**THE PROBLEM:** Lay out every line of the listing below as a numbered list, dropping any blank lines. Leave the pictures out of your answer.

**Source data:**
::::::::

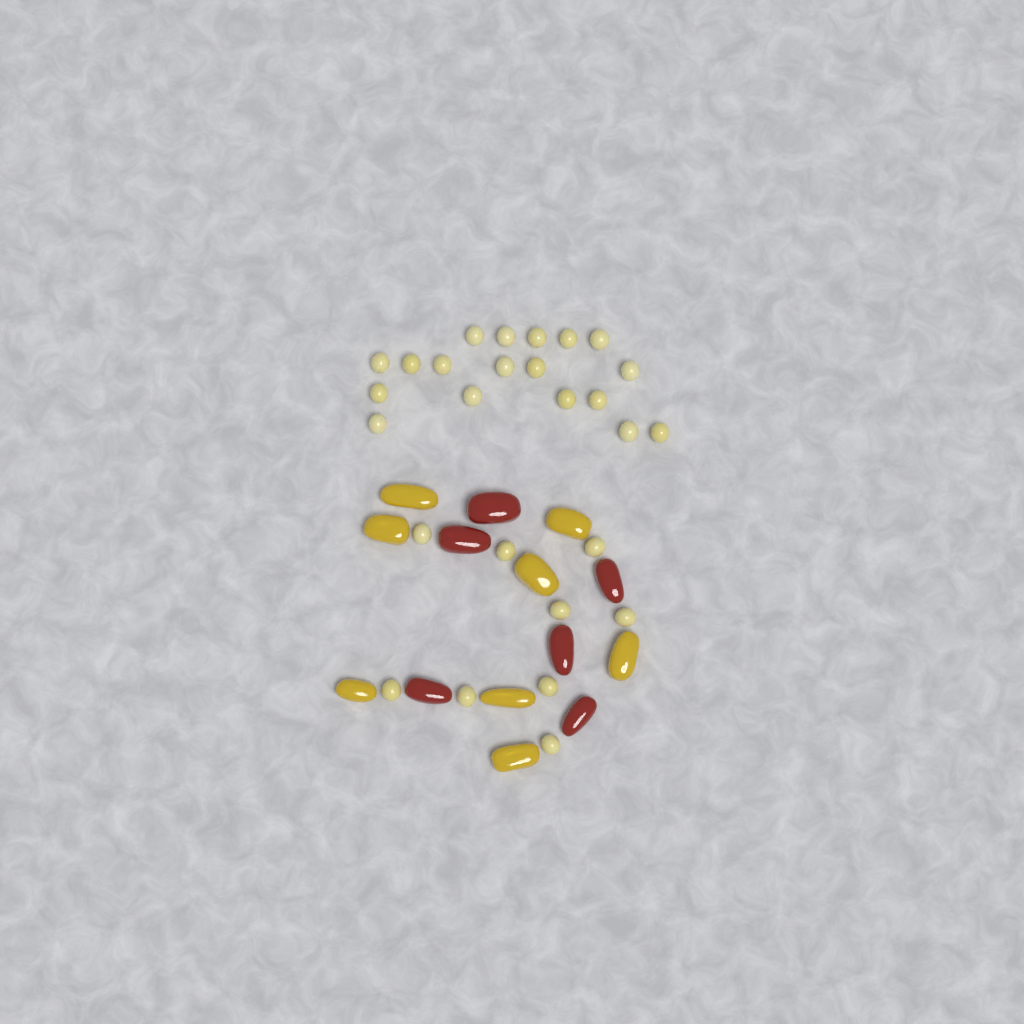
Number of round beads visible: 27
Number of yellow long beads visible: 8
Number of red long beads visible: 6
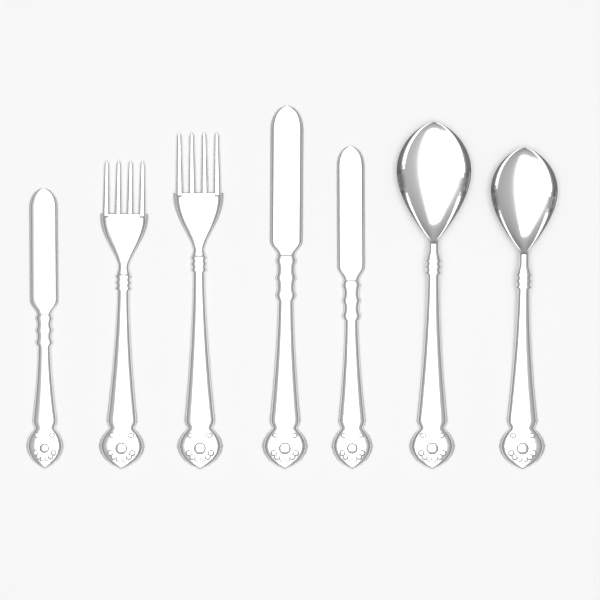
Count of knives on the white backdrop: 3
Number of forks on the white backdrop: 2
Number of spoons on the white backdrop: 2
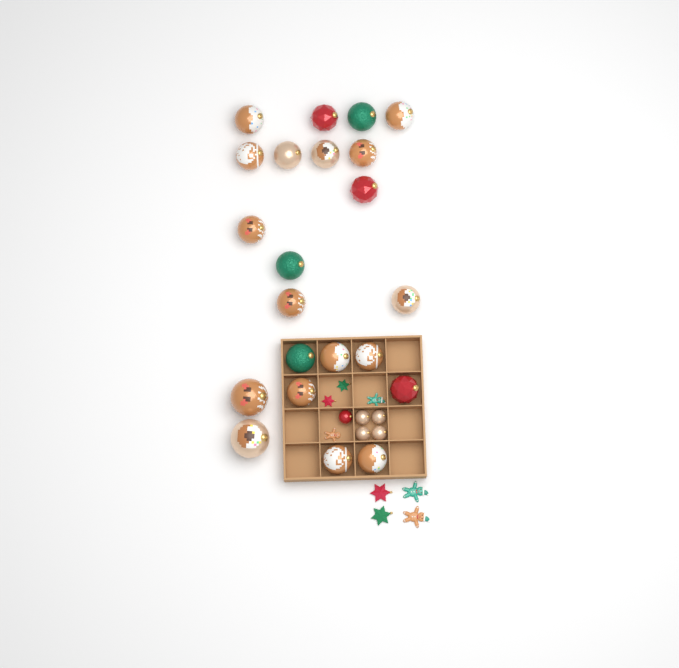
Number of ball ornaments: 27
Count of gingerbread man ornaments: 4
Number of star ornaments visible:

::::::::

**RESULT FOR THIS EXERCISE:**
1. Number of round beads visible: 27
2. Number of yellow long beads visible: 8
3. Number of red long beads visible: 6
4. Count of knives on the white backdrop: 3
5. Number of forks on the white backdrop: 2
6. Number of spoons on the white backdrop: 2
7. Number of ball ornaments: 27
8. Count of gingerbread man ornaments: 4
9. Number of star ornaments visible:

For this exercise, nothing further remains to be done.